En la biblioteca Sarmiento tienen una muy buena costumbre: regalar libros.
Es un hábito que se viene repitiendo desde hace varios meses. Los asiduos lectores, de distintas edades, pasan por uno de los ventanales de la biblioteca rosarina y comienzan a indagar las obras que están a disposición y eligen aquellas que son de su agrado, que pueden retirar absolutamente gratis. Con otro detalle más: no son libros en mal estado, sino todo lo contrario. Están en condiciones de ser leídos e invitan a ser cuidados.

Una buena idea
La iniciativa surgió tras desempolvar algunas cajas guardadas y con gran cantidad de libros que no tenían cabida en los estantes de la biblioteca. Y la idea saltó de inmediato, lejos de ignorarlos o tirarlos a la basura, actitud reprochable que las encargadas de la institución descartaron de inmediato.
El grupo de empleadas decidió recuperarlos y dejarlos en condiciones para que sean retirados por los lectores interesados y sobre todo despertar el interés por la lectura, práctica que parece perderse detrás de la tecnología.
"Funcionó desde el primer día que implementamos el sistema. Lo hacemos cada mes y en las mañanas pasan los vecinos que frecuentan la biblioteca y se enteran que hay un stock de libros a disposición. Sabemos que la gente les da un buen uso, porque muchos retornan para comentar lo que leyeron.

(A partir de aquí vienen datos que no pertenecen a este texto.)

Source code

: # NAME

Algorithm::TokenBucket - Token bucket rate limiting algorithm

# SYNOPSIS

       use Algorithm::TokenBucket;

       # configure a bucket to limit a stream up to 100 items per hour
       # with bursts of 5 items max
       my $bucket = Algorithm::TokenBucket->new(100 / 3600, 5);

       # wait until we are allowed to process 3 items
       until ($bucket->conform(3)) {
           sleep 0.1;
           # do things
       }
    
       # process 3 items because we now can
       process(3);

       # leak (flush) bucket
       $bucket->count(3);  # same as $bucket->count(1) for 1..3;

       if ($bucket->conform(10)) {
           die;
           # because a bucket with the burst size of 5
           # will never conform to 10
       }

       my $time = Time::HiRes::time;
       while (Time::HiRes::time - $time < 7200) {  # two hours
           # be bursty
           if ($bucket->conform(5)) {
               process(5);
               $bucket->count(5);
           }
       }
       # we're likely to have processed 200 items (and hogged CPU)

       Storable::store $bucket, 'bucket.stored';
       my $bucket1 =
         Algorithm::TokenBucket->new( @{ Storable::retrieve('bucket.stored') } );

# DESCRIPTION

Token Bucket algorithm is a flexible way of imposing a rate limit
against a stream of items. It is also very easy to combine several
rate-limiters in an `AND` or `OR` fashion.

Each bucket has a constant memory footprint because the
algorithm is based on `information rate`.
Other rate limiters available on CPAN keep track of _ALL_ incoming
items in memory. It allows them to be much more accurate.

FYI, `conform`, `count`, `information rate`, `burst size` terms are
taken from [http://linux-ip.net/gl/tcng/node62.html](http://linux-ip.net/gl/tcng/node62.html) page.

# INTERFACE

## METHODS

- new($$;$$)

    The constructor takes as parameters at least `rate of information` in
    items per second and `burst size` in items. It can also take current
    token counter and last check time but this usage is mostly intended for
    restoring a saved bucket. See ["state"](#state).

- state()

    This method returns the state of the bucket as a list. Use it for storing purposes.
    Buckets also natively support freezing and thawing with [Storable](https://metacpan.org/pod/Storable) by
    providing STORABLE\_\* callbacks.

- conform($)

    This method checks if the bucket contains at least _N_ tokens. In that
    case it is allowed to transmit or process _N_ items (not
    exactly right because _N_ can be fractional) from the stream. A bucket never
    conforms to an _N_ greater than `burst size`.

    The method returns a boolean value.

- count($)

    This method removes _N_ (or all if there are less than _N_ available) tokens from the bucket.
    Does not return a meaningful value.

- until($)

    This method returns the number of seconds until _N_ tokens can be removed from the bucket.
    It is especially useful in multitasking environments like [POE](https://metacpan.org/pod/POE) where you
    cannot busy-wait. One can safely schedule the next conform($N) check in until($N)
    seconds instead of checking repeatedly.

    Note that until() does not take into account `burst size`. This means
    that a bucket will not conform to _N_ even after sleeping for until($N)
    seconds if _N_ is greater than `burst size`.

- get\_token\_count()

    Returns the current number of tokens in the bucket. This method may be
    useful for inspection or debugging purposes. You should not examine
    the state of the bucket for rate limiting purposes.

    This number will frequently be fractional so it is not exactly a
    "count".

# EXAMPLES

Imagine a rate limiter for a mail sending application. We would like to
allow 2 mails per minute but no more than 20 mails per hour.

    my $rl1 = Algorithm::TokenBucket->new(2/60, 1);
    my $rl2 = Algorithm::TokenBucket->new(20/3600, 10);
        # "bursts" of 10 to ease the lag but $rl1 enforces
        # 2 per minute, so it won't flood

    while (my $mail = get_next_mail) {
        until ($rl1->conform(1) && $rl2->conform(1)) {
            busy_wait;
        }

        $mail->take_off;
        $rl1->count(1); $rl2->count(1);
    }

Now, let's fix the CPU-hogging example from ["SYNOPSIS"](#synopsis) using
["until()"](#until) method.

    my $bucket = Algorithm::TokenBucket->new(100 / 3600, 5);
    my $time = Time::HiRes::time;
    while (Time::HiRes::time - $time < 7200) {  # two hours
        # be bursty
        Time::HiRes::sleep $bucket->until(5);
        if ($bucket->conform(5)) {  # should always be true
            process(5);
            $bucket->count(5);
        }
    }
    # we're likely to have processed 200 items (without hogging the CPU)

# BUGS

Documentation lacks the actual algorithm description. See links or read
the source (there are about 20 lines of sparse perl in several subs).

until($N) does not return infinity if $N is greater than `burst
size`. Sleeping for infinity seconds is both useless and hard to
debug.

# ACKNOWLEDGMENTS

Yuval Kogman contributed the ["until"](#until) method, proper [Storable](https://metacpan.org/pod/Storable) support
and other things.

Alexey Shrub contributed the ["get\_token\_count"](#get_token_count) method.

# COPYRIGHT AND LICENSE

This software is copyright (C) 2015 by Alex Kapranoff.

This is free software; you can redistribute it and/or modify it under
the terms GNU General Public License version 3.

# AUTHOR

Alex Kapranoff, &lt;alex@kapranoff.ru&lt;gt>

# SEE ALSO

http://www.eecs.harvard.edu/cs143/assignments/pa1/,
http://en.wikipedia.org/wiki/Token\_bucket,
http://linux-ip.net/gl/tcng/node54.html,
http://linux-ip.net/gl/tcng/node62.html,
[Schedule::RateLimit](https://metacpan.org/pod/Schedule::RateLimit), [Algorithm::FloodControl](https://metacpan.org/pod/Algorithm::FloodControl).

Y buscan más libros", contó Sandra Morales una de las responsables.
La biblioteca municipal está ubicada en pleno centro de la ciudad, frente a la plaza principal y contigua al edificio comunal.
En una pared está escrita la leyenda de la poetisa estadounidense Emily Dickinson: "Para viajar lejos, no hay mejor nave que un libro". Son varias decenas de obras que fueron regaladas. No sobran, sino que son reubicadas en los hogares a través de nuevos lectores. Pasan de mano en mano como una forma de inculcar el hábito saludable de la lectura.

Las reacciones
María, vecina del centro, luego de hacer las compras pasa por la ventana donde el cartel indica que hoy se regalan libros a elección. Se queda un momento hojeando "Rimas" de Gustavo Adolfo Bécquer. "­Qué lindo libro! Me lo llevo porqué me gusta leer y me gusta la poesía. Es una buena idea que te faciliten libros de esta manera", expresa.
De las cajas salen todo tipo de contenidos: cuentos, matemáticas, novelas de autores nacionales y extranjeros. Las encargadas se toman el trabajo de reciclarlos y cuando tienen una buena cantidad colocan el cartel que anuncia "Regalamos libros a elección".
La biblioteca ya es conocida por sus actividades para buscar y formar a nuevos lectores, pero además son normales los espacios de comprensión de textos y clases de apoyo gratuitas para los estudiantes.
Ahora se impuso esta iniciativa y todavía quedan cajas para desempolvar. Algunos se reutilizarán en la biblioteca mientras otros estarán en la ventana, esperando por un nuevo lector que los adopte.